9 Comments to “New Report States the Obvious: Indie Authors a Threat to Legacy Publishers”

  1. Felix J. Torres

    The BPHs are becoming primarily publishers of legacy authors and legacy (backlist) titles. That will keep them alive a long time.

    But remaining relevant to non-legacy authors? A different story…

  2. I doubt there is any lack of people submitting to the big publishers: the newbies all want the big publishing contract. It is still impossible to get an agent. And more people than ever are writing. Million dollar deals are touted in the NYT.

    It takes time for the new writers to hear about self-publishing, especially those who read the older books on writing. Bloggers giving advice on writing query letters are alive and well.

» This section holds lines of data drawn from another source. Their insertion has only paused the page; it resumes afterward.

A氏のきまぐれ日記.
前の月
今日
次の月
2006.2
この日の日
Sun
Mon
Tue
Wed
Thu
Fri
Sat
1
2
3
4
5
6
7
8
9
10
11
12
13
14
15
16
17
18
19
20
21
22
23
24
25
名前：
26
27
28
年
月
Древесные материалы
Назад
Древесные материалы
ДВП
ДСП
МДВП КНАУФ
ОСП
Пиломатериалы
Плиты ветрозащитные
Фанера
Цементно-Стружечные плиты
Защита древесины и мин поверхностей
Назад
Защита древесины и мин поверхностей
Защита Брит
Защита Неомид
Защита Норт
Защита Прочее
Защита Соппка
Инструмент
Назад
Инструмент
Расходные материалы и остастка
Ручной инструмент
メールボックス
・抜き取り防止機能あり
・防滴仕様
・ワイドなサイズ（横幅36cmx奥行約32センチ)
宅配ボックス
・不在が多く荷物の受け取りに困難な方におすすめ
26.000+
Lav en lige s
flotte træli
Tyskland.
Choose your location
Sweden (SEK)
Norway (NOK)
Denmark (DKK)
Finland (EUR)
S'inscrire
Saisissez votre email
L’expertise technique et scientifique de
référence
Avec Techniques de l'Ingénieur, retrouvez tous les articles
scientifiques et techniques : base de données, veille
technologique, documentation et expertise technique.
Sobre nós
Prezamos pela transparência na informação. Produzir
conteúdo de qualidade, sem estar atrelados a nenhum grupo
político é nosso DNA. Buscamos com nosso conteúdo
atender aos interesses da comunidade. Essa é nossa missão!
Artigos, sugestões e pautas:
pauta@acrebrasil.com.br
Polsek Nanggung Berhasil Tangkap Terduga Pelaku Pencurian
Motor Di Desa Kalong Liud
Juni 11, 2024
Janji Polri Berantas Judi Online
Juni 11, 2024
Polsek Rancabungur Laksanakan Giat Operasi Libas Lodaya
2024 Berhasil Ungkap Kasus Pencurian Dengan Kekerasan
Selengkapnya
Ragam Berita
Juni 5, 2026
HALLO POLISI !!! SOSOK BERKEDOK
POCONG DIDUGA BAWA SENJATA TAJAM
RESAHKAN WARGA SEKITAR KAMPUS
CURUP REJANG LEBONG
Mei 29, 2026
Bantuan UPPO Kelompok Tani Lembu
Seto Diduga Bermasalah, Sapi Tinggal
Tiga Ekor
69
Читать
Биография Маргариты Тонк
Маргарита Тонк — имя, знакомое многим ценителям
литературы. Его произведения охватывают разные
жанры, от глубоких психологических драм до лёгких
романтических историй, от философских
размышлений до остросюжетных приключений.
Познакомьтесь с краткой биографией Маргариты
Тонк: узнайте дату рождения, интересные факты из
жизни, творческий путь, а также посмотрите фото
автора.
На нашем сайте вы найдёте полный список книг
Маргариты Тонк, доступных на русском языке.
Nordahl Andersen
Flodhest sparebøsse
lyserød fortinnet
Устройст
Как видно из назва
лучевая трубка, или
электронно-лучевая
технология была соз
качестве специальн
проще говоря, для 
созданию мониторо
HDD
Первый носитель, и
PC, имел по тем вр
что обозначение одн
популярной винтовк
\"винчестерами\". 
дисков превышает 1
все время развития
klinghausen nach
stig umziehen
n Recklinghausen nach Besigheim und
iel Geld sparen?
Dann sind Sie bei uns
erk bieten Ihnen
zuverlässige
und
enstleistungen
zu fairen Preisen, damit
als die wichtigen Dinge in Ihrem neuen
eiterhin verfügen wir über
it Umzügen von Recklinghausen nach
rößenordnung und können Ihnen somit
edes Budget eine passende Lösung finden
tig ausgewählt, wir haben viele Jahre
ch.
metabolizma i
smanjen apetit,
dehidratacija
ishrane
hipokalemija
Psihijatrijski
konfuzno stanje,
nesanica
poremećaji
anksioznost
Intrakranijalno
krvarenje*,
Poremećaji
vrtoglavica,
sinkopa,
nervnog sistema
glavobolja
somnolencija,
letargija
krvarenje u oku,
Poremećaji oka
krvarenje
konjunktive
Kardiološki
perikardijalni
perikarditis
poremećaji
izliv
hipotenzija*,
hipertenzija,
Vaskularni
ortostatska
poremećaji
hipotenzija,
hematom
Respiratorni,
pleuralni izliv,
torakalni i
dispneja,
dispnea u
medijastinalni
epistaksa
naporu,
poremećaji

    It isn’t until a writer is caught in one of the new contracts and can’t publish anything else that he or she realizes there is something wrong. I still meet people who write or want to write – and let some company handle the rest, preferably for an advance and royalties, but often for several thousands of their own dollars.

    The force of the publishing system is still very much in evidence. I know many writers trapped in it; mostly they are not writing very much, because, what’s the point? But they still feed their own students into the chute.

  3. Dang, another title that needed fixing around here. You’re slippin’, PG. 😉

    “New Report States What is Obvious to Everyone BUT Michael Kozlowski: Indie Authors a Threat to Legacy Publishers”

  4. Actually, the threat is always determined by the readers, consumers, not the authors. Unlike in the music industry where the cassette tape was killed by the CD, readers are more conservative, and breaking away from the paper book is slower. That’s the conclusion I gathered over the past few years. The eBooks will become the dominant media, but it may take longer then originally envisioned. The bookstores are also a determinant in the favor of paper books. They act like a temple of literature, for some people, and although the readers may peruse the books on the shelves and buy from Amazon, the paper book and the fact that the book is in a bookstore may contribute to the paper book longevity. Only when the consumers will view swiping a debit card versus writing a check (paper) in the same way as reading an eBook versus a paper book will the end of legacy publishers happen. They cannot compete against the Indie Authors’ eBook prices.

    • The eBooks will become the dominant media, but it may take longer then originally envisioned.

      Sure. It’s important to look at different types of books. Each type will transition at a different pace.. Novels will move to eBook faster than economics books.

      Anyone know the eBook/Paper breakdown for novels? Units? Dollars?

      • Hi, Terrence,

        Nielsen Bookscan puts 2015’s total trade fiction print units at around 314 million. That won’t include a few million units of library sales, publisher direct sales, bulk corporate purchasing of business books, and the like.

        Author Earnings puts 2015’s total trade fiction ebook units at around 420 million.

        US trade fiction skews toward ebooks. Nonfiction skews toward print.

        As an aside, roughly 30% of the 313 million print Fiction books sold in the US were bought on Amazon.com. (Amazon.com’s share of print Nonfiction is far higher: well over 50% (half!) of the 311 million nonfiction print books sold in the US were sold on Amazon.com.)

        It’s common knowledge in industry insider circles that more than 50% of all traditionally published book sales — print + ebook combined — are now sold through Amazon.com.

        Don’t expect to see that little tidbit mentioned in Publishers Weekly anytime soon, though.

        All my best,
        Data Guy

  5. Shh… don’t tell them we’re sneaking up on them!